With the release of “Dear Friends, Vol. 2” in 2010, Sol’s fan base burgeoned. One track in particular, a stoner anthem called “So Damn High,” racked up a million hits on YouTube and became his signature track for several years. Sol started traveling as an opener for other Seattle artists, and in 2013, he headlined his first tour.

His latest album, 2016’s “Headspace Traveler,” was born out of a struggle with depression. It’s more somber than his previous work. On the song “See the End,” he raps about art’s potential to make social change—and the tendency of artists to squander that potential.
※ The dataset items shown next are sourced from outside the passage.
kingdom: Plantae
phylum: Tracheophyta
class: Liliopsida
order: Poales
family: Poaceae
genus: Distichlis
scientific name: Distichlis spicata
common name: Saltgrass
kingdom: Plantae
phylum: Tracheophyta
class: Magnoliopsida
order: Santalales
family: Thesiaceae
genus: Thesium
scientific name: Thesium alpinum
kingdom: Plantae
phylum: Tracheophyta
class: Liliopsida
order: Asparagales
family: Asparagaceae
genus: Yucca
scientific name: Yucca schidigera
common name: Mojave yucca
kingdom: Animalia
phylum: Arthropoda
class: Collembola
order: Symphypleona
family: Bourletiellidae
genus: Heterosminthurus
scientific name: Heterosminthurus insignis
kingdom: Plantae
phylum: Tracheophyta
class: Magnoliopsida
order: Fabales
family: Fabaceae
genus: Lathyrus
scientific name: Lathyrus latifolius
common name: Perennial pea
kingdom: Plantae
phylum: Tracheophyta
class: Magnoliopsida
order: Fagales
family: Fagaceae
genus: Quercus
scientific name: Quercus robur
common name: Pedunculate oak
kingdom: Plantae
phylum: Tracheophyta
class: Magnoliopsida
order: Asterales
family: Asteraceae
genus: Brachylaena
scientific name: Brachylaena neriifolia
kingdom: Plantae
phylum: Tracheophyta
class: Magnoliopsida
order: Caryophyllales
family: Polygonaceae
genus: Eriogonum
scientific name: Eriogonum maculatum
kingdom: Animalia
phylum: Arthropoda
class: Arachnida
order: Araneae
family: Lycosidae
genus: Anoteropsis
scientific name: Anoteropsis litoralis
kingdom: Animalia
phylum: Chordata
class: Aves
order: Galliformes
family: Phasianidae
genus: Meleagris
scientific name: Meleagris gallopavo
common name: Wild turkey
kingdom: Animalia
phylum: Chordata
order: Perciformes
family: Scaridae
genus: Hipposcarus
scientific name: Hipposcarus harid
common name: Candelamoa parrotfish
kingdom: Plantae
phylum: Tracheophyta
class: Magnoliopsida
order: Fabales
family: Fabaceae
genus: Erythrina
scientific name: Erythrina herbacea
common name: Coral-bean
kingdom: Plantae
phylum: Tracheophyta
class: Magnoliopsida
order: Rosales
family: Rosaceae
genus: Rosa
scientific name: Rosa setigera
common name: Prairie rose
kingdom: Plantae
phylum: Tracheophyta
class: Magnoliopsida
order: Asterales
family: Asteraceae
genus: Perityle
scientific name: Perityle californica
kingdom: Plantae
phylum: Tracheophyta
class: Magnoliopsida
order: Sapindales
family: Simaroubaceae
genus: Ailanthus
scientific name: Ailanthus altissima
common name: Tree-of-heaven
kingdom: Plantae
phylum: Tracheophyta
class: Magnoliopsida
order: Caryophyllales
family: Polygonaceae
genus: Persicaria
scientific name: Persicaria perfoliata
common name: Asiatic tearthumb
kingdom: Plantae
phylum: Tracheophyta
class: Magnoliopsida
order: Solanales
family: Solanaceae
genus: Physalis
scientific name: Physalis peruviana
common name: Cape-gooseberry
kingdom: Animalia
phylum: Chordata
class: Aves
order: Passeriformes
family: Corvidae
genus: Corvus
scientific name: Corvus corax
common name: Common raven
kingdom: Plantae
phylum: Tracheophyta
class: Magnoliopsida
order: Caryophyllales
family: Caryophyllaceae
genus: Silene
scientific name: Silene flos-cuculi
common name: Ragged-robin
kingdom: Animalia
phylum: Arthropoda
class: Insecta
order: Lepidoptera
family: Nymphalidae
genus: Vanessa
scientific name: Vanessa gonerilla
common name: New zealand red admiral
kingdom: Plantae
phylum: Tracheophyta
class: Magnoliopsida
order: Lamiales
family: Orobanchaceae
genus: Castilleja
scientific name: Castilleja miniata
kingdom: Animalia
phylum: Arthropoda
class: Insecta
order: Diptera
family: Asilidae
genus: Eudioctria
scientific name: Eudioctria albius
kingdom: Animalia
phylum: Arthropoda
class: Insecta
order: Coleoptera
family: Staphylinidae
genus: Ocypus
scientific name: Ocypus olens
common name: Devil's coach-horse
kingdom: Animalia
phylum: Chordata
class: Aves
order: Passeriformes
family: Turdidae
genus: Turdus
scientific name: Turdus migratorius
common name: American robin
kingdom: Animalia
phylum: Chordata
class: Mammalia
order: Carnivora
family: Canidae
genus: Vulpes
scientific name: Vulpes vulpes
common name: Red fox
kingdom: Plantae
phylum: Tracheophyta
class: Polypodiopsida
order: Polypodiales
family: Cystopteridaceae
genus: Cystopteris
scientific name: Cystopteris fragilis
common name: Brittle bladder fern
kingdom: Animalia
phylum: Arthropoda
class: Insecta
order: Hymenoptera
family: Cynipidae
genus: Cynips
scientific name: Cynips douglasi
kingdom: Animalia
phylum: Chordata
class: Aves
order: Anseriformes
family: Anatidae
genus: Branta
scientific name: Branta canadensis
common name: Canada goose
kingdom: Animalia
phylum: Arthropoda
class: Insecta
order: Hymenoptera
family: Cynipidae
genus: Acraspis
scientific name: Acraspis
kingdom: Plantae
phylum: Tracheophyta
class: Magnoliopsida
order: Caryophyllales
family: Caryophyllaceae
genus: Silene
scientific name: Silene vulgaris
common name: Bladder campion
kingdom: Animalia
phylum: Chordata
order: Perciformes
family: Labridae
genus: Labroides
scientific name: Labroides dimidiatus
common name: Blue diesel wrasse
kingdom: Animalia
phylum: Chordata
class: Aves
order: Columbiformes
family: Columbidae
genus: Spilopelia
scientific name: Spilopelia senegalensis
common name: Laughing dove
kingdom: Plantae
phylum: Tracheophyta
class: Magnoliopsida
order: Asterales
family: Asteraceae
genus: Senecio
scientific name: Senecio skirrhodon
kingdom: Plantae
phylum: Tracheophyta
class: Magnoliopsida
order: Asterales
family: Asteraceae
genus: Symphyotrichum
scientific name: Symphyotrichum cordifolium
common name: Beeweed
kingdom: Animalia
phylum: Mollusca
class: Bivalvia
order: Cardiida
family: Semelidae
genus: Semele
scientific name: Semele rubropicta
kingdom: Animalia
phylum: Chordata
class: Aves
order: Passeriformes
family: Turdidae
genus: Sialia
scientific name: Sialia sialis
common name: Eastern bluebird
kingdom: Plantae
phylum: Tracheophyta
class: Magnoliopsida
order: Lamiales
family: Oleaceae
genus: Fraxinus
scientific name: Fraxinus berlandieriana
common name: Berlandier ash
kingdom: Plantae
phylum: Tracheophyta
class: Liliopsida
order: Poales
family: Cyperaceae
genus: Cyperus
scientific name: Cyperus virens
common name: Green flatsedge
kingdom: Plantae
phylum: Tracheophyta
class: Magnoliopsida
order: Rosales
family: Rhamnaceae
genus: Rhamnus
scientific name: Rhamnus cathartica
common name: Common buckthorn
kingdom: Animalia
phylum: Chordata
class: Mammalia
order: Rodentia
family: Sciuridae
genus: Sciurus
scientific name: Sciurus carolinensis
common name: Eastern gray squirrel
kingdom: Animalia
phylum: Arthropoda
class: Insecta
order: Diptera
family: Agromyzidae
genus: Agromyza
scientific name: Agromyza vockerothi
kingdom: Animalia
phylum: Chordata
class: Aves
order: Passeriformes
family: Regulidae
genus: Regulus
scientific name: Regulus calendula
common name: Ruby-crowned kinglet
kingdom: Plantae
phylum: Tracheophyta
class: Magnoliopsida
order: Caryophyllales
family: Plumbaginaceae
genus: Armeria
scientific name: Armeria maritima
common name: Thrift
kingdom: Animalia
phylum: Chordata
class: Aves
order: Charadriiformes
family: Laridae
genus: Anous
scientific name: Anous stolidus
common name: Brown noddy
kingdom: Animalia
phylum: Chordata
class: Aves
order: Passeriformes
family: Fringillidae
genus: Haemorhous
“Turning dollars into change, we can save the globe.
But most times we don’t. We just smoke up, and fall back,
and stay safe at home. Tune out, go numb
while they pull out their guns.
Tears fill my lungs while the streets fill with blood.”

Despite the dark thoughts, a smile is never far from Sol’s lips. His last album parties as much as it politicks, and the joy he gets from his job is apparent when you see him perform (fans call him “Solzilla” for his extreme on-stage energy). He’ll be the first to tell you how lucky he is to be doing this full-time.

But if you look past the viral videos and the sold-out venues, Sol is still that teenager filling up rhymebooks. He’s still that seventh-grader standing in the corner of the music studio, stitching together verses in his head—that student working part-time to pay tuition, that amateur rapper with a handful of fans. He keeps picking up the pen for the same reason he picked it up in the first place: “It’s just how I get through life. For as long as I feel, I’m gonna write.”